*TASK STATEMENT:* Using the material below, print the line that contains "right elbow: (484, 678)", the line that contains "left hip: (934, 754)", and every line in between, exactly and nothing else.

------ EXTRACTED INFORMATION ------

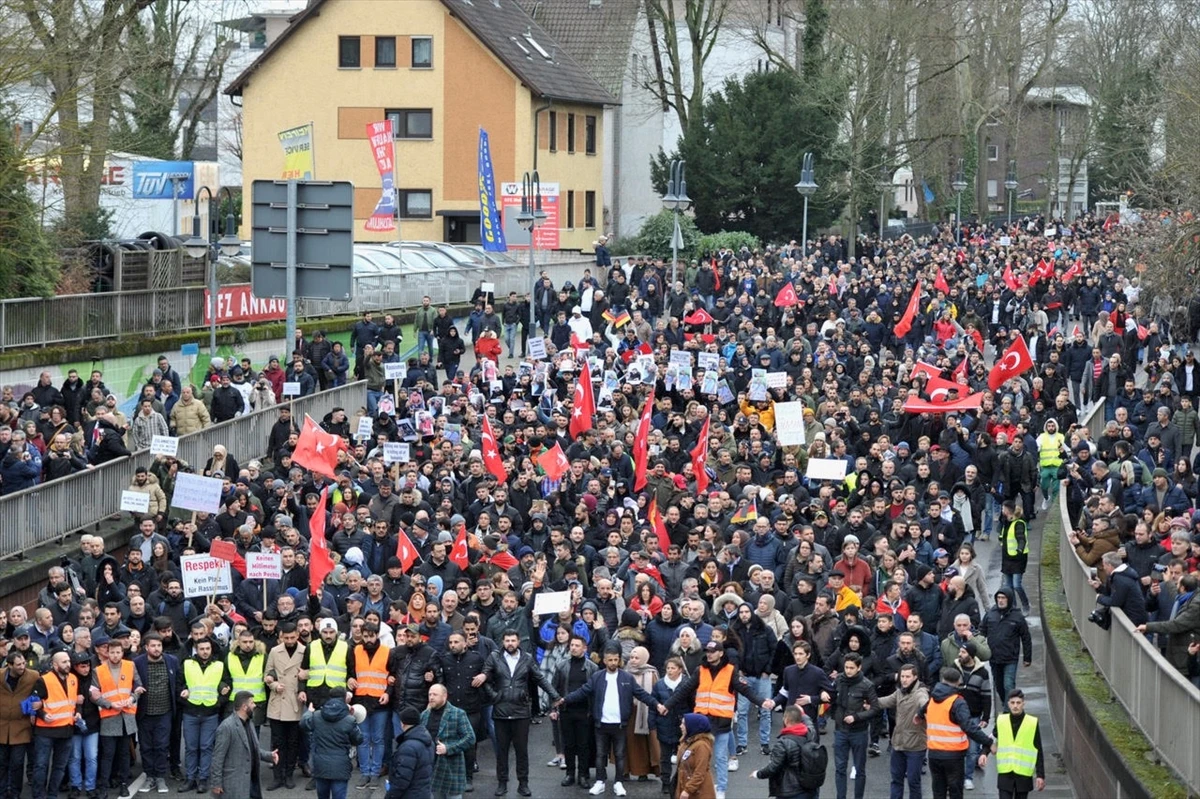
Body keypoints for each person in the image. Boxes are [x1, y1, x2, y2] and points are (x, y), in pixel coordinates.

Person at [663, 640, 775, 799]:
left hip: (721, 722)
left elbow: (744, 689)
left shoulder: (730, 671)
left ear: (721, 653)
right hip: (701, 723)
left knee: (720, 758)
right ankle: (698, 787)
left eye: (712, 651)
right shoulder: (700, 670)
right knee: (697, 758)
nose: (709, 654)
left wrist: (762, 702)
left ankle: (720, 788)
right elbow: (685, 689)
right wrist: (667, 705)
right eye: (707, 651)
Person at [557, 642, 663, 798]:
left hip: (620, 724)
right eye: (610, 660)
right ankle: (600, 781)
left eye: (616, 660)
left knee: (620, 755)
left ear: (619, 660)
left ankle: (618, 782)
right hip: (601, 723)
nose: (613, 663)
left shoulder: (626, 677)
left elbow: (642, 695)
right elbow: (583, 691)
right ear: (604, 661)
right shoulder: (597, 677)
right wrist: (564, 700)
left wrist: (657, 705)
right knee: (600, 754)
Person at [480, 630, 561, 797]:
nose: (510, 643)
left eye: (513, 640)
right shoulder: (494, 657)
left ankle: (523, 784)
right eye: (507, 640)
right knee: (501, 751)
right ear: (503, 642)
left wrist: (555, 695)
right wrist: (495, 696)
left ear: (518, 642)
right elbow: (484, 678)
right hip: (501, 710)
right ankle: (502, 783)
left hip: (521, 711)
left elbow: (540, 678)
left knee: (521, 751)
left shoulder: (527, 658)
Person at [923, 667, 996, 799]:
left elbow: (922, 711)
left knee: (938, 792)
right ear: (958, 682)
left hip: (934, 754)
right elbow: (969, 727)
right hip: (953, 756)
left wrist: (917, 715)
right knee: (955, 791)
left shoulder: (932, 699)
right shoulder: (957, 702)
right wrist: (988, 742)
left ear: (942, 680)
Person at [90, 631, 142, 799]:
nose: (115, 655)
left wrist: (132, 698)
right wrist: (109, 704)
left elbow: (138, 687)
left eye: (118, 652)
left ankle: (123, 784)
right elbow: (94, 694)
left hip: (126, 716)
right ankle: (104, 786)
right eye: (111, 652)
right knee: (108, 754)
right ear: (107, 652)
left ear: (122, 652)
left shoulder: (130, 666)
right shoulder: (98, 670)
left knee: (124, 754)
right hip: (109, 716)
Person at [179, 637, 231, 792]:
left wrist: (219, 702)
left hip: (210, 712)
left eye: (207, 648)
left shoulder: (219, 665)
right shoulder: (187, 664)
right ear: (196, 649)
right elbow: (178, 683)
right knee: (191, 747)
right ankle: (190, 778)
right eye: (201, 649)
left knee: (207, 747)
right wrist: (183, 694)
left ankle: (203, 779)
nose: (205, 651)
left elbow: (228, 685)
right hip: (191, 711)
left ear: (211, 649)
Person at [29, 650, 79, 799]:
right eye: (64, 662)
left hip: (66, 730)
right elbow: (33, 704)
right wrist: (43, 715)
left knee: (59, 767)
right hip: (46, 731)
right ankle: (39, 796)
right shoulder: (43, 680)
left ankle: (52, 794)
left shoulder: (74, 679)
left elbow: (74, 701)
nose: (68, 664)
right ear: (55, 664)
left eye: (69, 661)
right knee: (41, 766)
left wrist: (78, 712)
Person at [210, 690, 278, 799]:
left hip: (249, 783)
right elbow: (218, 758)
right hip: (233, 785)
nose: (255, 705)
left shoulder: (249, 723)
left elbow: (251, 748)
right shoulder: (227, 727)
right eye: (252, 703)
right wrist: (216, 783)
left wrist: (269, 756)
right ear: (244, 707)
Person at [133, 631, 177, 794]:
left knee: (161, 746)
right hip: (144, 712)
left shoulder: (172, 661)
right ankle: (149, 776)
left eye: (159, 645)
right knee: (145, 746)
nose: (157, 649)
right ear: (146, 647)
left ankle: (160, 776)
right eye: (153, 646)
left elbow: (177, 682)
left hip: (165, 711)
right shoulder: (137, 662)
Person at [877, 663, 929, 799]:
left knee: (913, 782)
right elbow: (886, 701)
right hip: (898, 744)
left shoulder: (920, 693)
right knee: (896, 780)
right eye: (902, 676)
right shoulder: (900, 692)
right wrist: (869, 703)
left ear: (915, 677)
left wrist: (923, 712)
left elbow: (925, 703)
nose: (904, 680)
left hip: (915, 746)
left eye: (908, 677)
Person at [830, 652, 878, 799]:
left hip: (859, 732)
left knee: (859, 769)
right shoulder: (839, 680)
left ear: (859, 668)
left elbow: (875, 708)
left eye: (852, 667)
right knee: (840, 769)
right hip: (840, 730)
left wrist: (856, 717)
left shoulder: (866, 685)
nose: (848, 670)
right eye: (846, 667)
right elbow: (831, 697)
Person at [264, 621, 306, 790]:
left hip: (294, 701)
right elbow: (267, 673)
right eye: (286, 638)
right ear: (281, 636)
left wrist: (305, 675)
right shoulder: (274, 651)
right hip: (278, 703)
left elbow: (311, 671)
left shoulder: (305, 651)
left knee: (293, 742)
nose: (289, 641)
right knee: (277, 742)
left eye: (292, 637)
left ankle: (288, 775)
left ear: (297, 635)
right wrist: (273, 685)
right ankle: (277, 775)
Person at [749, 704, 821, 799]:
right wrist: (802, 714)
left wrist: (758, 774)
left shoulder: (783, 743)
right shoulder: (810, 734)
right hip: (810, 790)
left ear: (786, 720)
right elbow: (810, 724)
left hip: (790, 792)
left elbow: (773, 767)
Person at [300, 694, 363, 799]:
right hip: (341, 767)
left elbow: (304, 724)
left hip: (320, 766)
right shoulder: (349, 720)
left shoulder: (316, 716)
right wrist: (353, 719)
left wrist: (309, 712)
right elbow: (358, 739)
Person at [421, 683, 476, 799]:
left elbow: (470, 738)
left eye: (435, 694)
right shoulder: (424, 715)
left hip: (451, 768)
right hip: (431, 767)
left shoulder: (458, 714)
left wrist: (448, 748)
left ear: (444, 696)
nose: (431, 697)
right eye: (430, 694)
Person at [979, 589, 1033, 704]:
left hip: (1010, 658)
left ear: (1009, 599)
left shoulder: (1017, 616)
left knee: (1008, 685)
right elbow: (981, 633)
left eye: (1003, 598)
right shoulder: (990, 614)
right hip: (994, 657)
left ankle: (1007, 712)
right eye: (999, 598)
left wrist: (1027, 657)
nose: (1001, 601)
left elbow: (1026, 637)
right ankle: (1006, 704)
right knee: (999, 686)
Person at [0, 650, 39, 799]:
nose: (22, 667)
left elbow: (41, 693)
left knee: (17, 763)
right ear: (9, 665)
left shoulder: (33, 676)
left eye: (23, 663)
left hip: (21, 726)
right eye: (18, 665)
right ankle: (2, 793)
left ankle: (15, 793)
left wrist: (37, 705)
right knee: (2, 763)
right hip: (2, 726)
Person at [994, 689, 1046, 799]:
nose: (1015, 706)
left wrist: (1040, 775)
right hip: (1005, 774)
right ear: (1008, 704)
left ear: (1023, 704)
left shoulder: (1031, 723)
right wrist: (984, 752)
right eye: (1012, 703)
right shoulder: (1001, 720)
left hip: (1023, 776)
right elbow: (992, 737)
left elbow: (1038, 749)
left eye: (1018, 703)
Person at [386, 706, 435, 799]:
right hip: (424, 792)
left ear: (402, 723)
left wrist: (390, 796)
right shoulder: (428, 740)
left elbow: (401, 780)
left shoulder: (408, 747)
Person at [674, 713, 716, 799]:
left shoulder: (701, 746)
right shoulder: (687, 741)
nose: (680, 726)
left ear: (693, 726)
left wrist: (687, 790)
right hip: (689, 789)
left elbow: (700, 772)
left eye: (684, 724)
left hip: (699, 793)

------
------ EXTRACTED INFORMATION ------

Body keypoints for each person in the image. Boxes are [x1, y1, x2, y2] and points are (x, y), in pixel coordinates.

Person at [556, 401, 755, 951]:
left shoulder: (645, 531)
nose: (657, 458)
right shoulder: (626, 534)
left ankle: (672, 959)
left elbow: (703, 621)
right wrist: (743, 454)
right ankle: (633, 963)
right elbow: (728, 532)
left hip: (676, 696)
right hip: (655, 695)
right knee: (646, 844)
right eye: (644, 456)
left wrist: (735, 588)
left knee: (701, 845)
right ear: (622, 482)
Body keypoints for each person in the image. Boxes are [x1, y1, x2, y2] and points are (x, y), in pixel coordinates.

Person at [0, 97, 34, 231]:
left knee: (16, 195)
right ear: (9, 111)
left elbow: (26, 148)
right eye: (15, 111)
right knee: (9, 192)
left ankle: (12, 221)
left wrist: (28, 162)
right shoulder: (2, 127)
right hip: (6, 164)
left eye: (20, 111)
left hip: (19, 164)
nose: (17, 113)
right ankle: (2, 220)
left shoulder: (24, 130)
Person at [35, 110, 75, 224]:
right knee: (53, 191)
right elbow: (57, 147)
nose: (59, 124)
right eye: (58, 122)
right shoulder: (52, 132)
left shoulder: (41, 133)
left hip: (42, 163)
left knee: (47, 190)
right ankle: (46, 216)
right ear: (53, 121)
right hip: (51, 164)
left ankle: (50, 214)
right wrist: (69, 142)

------
------ EXTRACTED INFORMATION ------

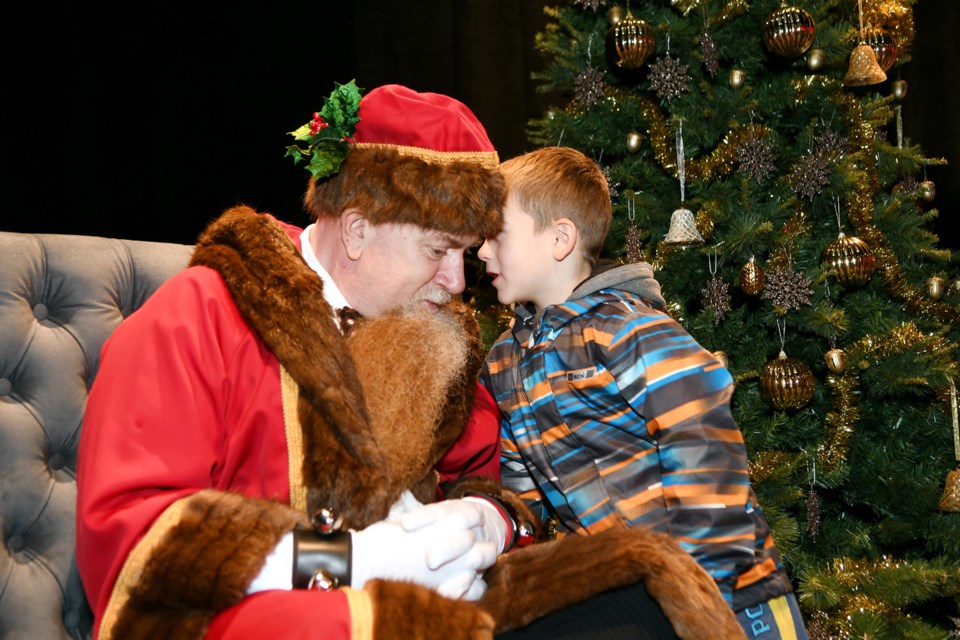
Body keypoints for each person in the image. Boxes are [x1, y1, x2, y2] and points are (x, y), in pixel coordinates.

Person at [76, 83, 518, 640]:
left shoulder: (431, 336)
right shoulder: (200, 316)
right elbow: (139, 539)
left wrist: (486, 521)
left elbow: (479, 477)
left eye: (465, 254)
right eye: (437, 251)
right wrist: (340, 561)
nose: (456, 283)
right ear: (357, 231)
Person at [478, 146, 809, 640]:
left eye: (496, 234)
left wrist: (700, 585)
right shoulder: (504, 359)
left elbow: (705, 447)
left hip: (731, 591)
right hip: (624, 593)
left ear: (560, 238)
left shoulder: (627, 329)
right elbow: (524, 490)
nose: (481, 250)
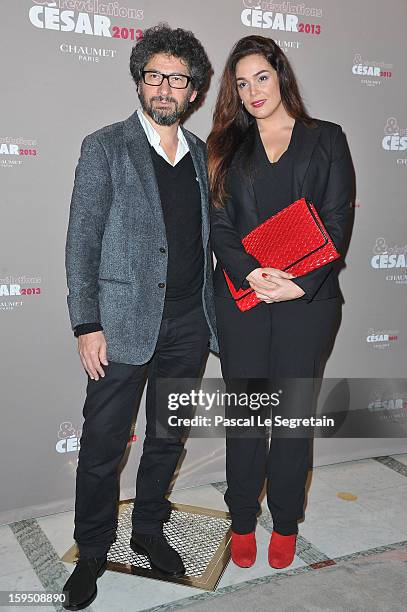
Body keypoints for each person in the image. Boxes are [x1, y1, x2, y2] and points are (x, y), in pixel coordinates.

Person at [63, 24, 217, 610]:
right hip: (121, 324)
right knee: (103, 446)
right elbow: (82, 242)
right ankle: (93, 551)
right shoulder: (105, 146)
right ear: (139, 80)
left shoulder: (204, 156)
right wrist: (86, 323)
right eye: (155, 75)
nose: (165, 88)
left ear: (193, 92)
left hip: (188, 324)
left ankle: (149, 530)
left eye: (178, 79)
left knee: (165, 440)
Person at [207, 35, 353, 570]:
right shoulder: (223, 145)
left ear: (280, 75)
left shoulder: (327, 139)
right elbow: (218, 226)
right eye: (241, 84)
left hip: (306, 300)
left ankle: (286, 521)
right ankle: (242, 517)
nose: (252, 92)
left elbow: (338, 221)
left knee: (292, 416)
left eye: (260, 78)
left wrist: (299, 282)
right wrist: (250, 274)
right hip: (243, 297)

------

*SOLVED PROBLEM:*
right elbow: (484, 678)
right hip: (501, 710)
right ankle: (502, 783)
left hip: (521, 711)
left elbow: (540, 678)
left knee: (521, 751)
left shoulder: (527, 658)
Person at [923, 667, 996, 799]:
left elbow: (922, 711)
left knee: (938, 792)
right ear: (958, 682)
left hip: (934, 754)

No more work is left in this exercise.